本文:
熊本地震、「災害廃棄物」処理という重い課題

業界の異端児「くませい」が奮闘している

熊本市内の災害ごみの様子。大きな地震が起きると多くの災害廃棄物が発生する。処理は長期化しそうだ(写真提供:熊本清掃社)

熊本地震は4月14日の発生から、はやくも1カ月が経とうとしているが、なお余震や混乱は収まっていない。避難者のケアなどはもちろん、大量の「災害廃棄物」の処理も依然、深刻な課題だ。

熊本市には、その名も「熊本清掃社」という廃棄物処理業者がある。熊本だけでなく、名古屋でも学校給食残さの堆肥化などを請け負う「くませいさん」として知られるユニークな業者が直面している現実から、「災害とごみ」の教訓が見えてくる。

被災した本社から出動する収集車

熊本清掃社の村平光士郎社長(筆者撮影)

濃い目の顔立ちに細身のジャケット、胸にはきっちりと折りたたんだポケットチーフ。およそ「産廃業者の社長」とはかけ離れたイメージの村平光士郎社長は、いつものように早口でまくし立てる。

提供データ:
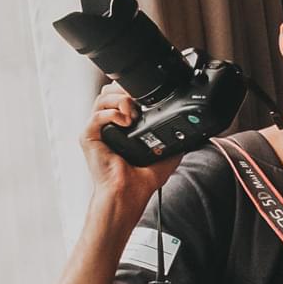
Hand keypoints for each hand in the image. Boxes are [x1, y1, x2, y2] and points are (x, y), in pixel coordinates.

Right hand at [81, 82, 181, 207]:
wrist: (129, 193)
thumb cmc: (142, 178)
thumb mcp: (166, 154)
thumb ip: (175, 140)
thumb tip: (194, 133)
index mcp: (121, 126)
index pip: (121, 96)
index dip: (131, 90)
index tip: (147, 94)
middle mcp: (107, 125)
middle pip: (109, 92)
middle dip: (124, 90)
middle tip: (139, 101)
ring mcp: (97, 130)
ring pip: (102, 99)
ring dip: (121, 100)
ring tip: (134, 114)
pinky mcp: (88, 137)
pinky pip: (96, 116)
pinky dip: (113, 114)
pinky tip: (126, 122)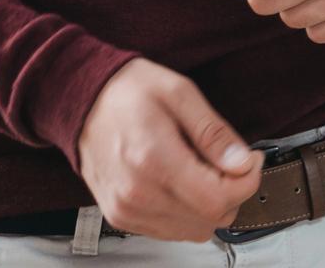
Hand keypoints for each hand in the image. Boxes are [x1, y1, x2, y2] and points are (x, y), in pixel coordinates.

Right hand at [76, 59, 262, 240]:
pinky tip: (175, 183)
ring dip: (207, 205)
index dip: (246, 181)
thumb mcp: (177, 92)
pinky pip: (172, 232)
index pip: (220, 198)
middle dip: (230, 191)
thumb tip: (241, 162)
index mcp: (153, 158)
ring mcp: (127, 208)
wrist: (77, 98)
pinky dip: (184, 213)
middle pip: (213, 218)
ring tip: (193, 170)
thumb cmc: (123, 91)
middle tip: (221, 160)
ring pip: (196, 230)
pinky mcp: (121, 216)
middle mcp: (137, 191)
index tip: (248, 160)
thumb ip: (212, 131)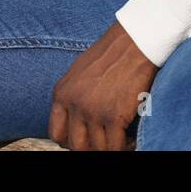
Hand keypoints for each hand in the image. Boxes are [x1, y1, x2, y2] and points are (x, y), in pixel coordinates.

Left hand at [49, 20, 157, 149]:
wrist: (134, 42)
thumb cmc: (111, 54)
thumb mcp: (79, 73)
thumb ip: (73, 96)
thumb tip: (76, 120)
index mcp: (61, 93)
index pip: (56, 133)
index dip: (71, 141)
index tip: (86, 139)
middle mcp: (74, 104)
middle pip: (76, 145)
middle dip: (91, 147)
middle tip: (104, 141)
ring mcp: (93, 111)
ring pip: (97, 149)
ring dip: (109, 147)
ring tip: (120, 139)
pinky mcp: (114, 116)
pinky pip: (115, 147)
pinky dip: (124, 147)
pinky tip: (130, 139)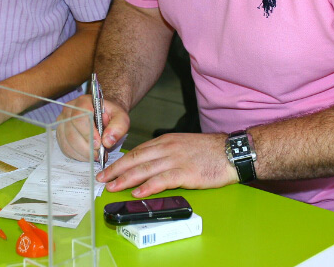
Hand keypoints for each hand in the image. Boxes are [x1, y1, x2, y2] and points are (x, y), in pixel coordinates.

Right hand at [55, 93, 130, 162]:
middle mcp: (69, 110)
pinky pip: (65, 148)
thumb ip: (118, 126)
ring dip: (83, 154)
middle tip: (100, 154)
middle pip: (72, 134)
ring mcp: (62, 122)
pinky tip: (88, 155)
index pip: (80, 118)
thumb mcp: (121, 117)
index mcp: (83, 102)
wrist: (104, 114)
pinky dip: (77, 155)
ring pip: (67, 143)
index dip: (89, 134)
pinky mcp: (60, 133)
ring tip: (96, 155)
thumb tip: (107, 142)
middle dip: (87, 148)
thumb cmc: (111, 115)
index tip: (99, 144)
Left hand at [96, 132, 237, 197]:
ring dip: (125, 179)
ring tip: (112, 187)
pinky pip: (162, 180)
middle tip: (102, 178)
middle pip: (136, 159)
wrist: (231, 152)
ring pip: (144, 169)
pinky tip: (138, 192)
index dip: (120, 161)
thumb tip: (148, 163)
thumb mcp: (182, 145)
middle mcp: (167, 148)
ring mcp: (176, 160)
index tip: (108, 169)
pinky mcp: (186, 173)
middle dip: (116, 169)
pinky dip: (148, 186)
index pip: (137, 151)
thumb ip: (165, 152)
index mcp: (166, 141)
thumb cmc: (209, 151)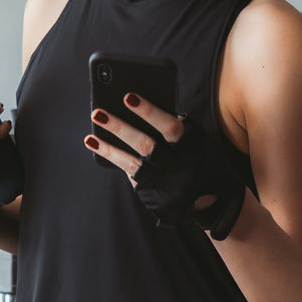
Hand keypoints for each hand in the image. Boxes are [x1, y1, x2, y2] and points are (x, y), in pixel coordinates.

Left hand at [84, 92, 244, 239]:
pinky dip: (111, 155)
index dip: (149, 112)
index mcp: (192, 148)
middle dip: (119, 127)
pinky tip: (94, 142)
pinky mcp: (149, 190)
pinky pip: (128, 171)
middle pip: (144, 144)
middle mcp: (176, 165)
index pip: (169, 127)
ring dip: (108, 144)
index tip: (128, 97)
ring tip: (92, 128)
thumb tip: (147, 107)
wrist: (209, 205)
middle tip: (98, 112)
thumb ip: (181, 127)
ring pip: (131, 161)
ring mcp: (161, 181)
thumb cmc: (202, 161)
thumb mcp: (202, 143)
---
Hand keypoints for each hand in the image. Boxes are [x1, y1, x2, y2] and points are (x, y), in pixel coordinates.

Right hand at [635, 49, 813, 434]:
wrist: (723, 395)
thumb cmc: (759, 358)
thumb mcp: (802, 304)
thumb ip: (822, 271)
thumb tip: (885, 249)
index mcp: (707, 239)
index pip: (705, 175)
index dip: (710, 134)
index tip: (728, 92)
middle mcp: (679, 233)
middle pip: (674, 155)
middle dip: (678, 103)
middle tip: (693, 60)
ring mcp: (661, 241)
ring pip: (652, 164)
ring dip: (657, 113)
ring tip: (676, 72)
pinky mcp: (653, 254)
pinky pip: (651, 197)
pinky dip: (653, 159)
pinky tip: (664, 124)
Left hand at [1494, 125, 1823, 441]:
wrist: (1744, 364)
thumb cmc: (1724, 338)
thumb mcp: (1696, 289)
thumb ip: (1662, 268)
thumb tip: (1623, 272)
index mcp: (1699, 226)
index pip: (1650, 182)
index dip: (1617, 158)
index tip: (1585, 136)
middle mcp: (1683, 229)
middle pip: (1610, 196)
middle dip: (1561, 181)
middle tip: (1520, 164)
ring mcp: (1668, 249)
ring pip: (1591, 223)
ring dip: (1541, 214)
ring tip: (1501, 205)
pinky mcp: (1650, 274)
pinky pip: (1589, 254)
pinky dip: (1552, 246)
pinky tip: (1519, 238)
==
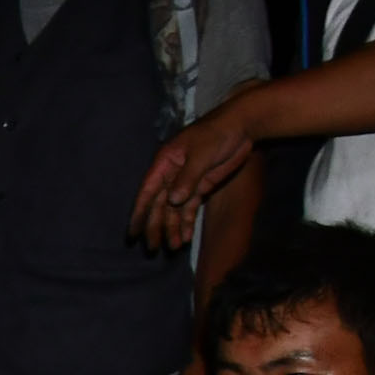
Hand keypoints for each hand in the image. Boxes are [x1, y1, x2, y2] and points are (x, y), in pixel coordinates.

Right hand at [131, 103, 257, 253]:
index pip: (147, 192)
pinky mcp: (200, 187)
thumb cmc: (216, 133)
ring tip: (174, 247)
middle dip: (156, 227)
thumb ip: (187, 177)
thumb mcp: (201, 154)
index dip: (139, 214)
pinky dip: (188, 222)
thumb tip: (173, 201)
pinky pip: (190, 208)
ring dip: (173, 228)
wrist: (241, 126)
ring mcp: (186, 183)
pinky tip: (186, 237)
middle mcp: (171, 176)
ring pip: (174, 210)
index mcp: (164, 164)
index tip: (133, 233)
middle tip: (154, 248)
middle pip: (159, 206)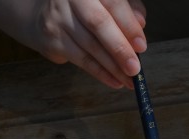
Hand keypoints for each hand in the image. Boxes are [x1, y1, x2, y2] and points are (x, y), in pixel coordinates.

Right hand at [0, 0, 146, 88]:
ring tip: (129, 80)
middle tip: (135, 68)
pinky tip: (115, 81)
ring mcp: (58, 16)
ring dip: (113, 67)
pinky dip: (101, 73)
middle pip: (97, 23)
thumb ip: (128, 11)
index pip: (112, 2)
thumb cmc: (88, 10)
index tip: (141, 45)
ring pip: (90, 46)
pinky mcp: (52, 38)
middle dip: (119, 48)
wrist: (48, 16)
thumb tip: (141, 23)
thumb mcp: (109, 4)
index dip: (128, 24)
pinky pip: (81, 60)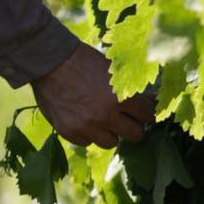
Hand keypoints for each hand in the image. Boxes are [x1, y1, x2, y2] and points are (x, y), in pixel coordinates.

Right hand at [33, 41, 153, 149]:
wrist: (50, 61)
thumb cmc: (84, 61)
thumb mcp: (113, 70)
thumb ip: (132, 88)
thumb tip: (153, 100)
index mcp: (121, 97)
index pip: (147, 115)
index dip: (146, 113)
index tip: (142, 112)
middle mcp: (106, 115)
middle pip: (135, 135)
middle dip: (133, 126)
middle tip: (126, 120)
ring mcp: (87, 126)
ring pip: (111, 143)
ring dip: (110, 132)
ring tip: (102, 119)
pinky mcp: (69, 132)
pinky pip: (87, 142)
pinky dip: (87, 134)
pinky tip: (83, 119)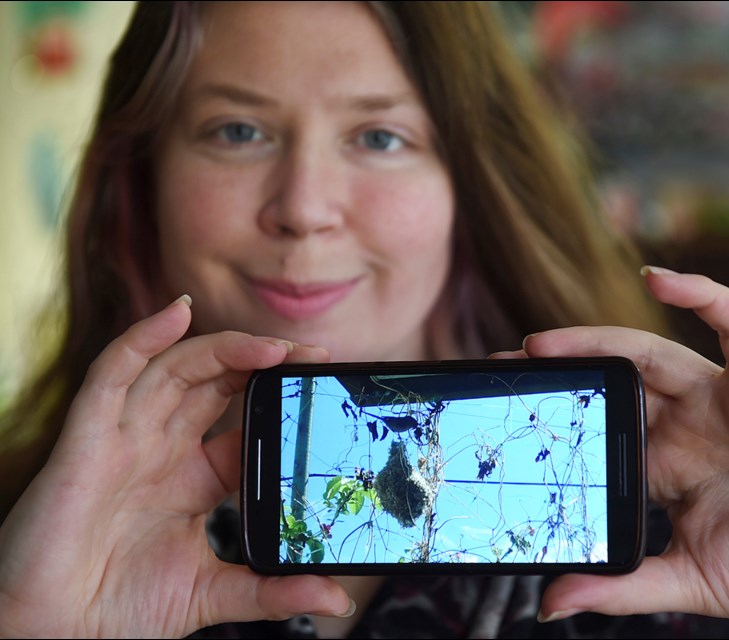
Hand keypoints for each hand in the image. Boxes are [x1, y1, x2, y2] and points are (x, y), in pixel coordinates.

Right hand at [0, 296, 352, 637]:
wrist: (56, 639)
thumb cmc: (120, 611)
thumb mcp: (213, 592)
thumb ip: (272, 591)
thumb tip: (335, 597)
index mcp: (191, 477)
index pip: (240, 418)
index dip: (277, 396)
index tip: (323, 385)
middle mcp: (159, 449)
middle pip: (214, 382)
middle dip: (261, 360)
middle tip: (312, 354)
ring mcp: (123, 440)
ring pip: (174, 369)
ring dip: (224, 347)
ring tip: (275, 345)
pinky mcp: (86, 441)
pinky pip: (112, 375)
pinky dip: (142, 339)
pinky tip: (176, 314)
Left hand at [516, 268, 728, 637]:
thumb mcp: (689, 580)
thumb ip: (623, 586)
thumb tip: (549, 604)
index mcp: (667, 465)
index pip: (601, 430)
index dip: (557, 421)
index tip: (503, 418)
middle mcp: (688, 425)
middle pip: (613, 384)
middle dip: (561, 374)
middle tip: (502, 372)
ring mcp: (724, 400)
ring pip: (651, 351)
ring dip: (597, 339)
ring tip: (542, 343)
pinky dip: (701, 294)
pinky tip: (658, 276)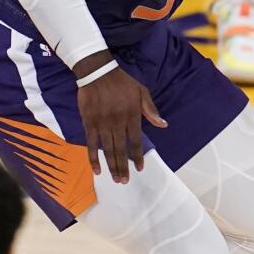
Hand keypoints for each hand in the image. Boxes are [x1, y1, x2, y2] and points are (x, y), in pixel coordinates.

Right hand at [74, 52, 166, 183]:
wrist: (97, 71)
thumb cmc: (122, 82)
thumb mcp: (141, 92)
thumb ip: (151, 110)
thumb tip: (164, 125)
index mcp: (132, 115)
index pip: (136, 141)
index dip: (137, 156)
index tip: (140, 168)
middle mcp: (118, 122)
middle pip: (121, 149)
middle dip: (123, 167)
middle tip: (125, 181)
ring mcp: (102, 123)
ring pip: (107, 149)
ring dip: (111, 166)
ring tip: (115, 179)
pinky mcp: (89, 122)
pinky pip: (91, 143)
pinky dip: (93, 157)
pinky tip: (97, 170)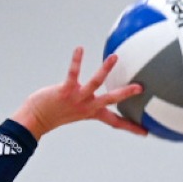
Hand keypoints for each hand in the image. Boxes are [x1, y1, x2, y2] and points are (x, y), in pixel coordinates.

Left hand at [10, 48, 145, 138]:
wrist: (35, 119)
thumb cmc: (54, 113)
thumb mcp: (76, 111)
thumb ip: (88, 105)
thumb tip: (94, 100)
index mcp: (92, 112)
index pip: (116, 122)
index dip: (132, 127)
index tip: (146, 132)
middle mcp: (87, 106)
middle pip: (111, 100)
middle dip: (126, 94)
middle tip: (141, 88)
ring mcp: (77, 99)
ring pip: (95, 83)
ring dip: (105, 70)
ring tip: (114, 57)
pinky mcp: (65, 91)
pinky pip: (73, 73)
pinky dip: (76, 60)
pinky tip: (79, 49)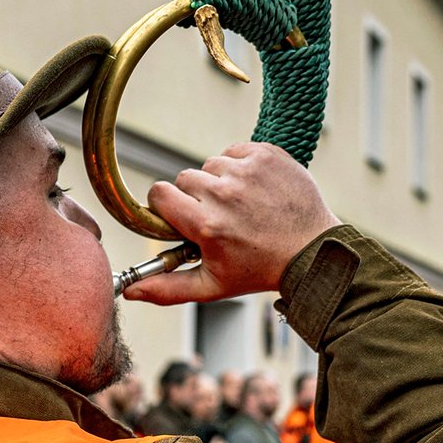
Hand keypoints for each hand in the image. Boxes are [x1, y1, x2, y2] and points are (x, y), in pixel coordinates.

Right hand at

設問: 上の熊本地震の記事のうち、「熊本市内の災害ごみの様子。大」から「とごみ」の教訓が見えてくる。」までの部分を、両端も含めて一字一句変えずに書き写してもらえますか。

解答:
熊本市内の災害ごみの様子。大きな地震が起きると多くの災害廃棄物が発生する。処理は長期化しそうだ(写真提供:熊本清掃社)

熊本地震は4月14日の発生から、はやくも1カ月が経とうとしているが、なお余震や混乱は収まっていない。避難者のケアなどはもちろん、大量の「災害廃棄物」の処理も依然、深刻な課題だ。

熊本市には、その名も「熊本清掃社」という廃棄物処理業者がある。熊本だけでなく、名古屋でも学校給食残さの堆肥化などを請け負う「くませいさん」として知られるユニークな業者が直面している現実から、「災害とごみ」の教訓が見えてくる。